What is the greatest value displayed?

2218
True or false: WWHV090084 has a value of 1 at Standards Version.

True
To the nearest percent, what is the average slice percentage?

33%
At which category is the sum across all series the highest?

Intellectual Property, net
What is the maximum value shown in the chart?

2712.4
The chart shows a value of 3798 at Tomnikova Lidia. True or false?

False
◇ ◇ ◇ ◇
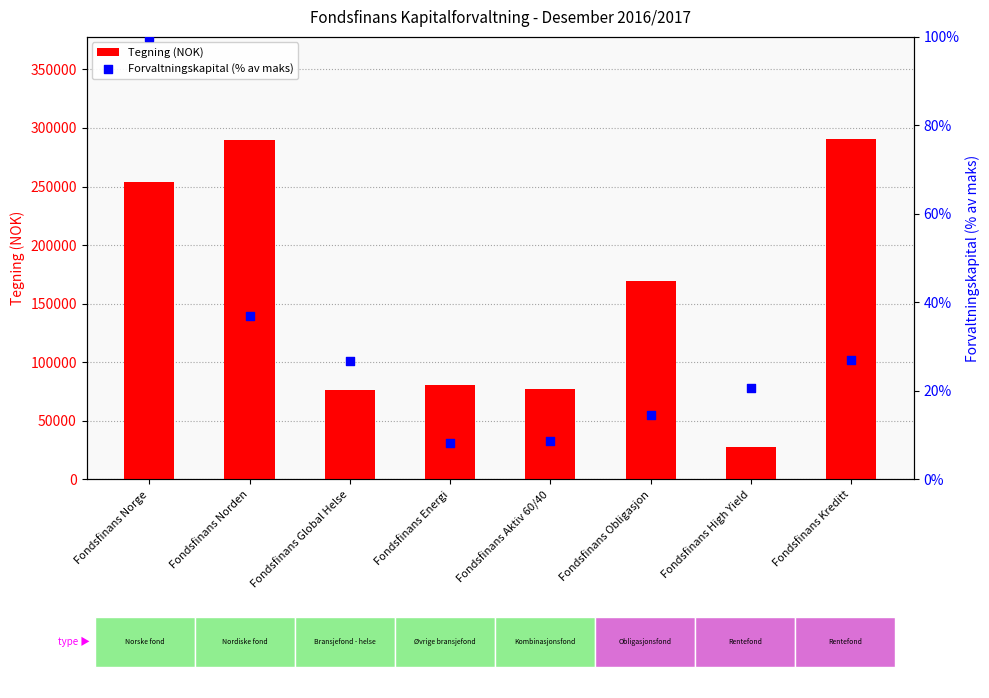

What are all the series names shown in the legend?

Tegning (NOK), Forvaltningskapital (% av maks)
◇ ◇ ◇ ◇
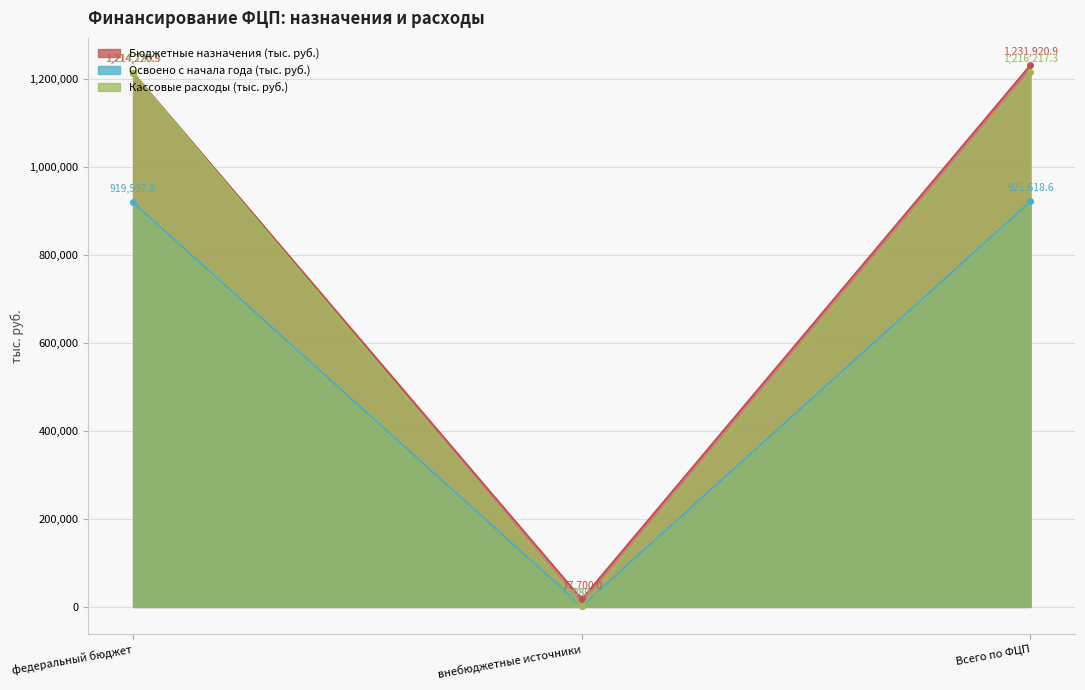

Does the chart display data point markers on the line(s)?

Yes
◇ ◇ ◇ ◇
### Job item
Copy the rows verbatim, starting at the line that contains "What is the greatest value displayed?" and stopping after the line that contains "The chart shows".

### Exercise output
What is the greatest value displayed?

2218
True or false: WWHV090084 has a value of 1 at Standards Version.

True
To the nearest percent, what is the average slice percentage?

33%
At which category is the sum across all series the highest?

Intellectual Property, net
What is the maximum value shown in the chart?

2712.4
The chart shows a value of 3798 at Tomnikova Lidia. True or false?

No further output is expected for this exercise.